Last Updated: June 29, 2016

Overall, the Federal Open Market Committee (FOMC) Meeting this month resulted in:

A continued delay in raising interest rates.

Another positive stock market reaction.

Investors and US firms getting to ‘rest easy’ a little longer.

There were no surprises coming from the FOMC announcement following its June 15th meeting. Validating what our leading indicators have long been showing, the US economy continues to struggle with weaker-than-normal economic activity reported. As a result, the FED, following this report, will once again delay any interest rate increases.

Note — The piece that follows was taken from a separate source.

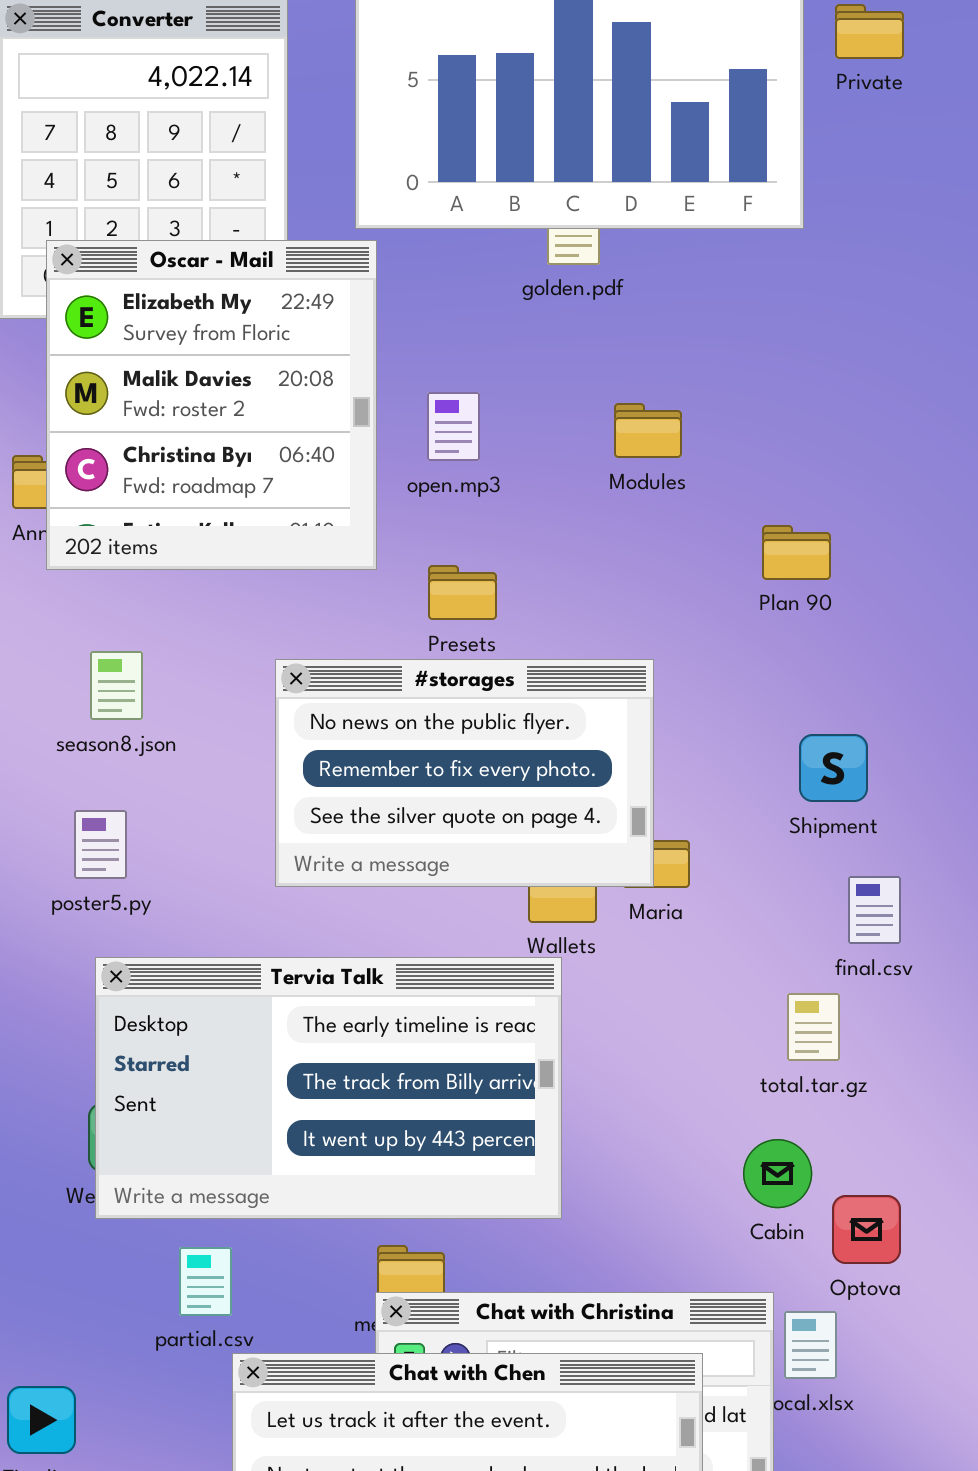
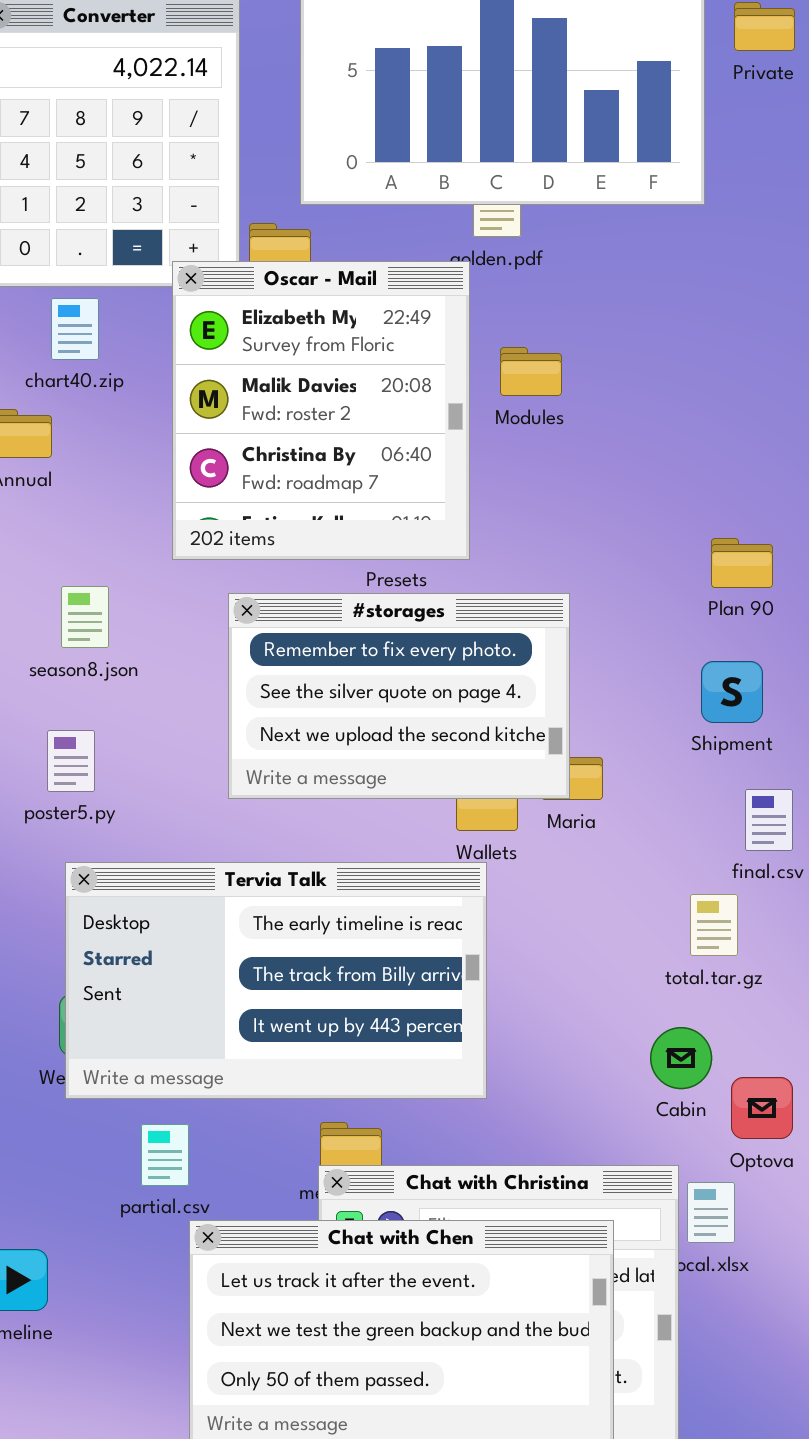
Oscar - Mail: [46,240,377,570] -> [172,261,470,560], moved
Modules: [614,403,682,458] -> [500,347,562,396], moved
Plan 90: [762,525,831,580] -> [711,538,773,588], moved
#storages: [275,659,654,887] -> [228,593,570,799], scrolled down 1 row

In 2015, the FED did something similar – only raising rates once during the calendar year due to market conditions showing a decline in momentum towards the latter half of the year. At that time, the economy’s slow growth and leading indicators caused the FED to delay additional rate increases; so it isn’t surprising that the FED continues to hold interest rates at 0.25% – 0.5% as the U.S. economy continues to underwhelm through the first half of 2016.

Close followers of the FED are becoming immune to the organization’s frequent ‘hawkish talk,’ instead expecting it to delay rate hikes upon any signs that the US economy isn’t meeting expectations. For example:

• In the June 2014 FOMC meeting, half of the FOMC expected rates to be above 1% by the end of 2015.

• In the June 2015 meeting, more than half the FOMC expected rates to be above 1.5% by the end of 2016.

It is unlikely the FED will raise rates next month, as Industrial Production continues showing weakness (May is down 1.4% from last year), not to mention how inflationary pressures are still moderate. By keeping interest rates low, it will remain hard to pinpoint exactly how much the economy now relies on low interest rates to finance hiring, stock buy-backs, and other economic activity.

Some early positive signals from our Retail Leading Indicator suggest that later this year the economy could see a rebound, thus increasing the likelihood of a rate increase before 2017. But as I wrote in my previous post, all eyes will be on the consumer, as the weight of the economy rests on its’ shoulders. This year, US consumer behavior will be impacted by factors such as recovering gas prices and real average hourly earnings that are starting to decelerate. While our Retail Leading Indicator is getting a boost from improvements in consumer confidence and a strong housing market, the growth trend is still early and fragile.

Meanwhile, the FED can do nothing to help other than leaving interest rates where they are. Any sort of economic shock at this point could put the cost-sensitive consumer over the edge and make 2016 a year of far-below-normal economic activity.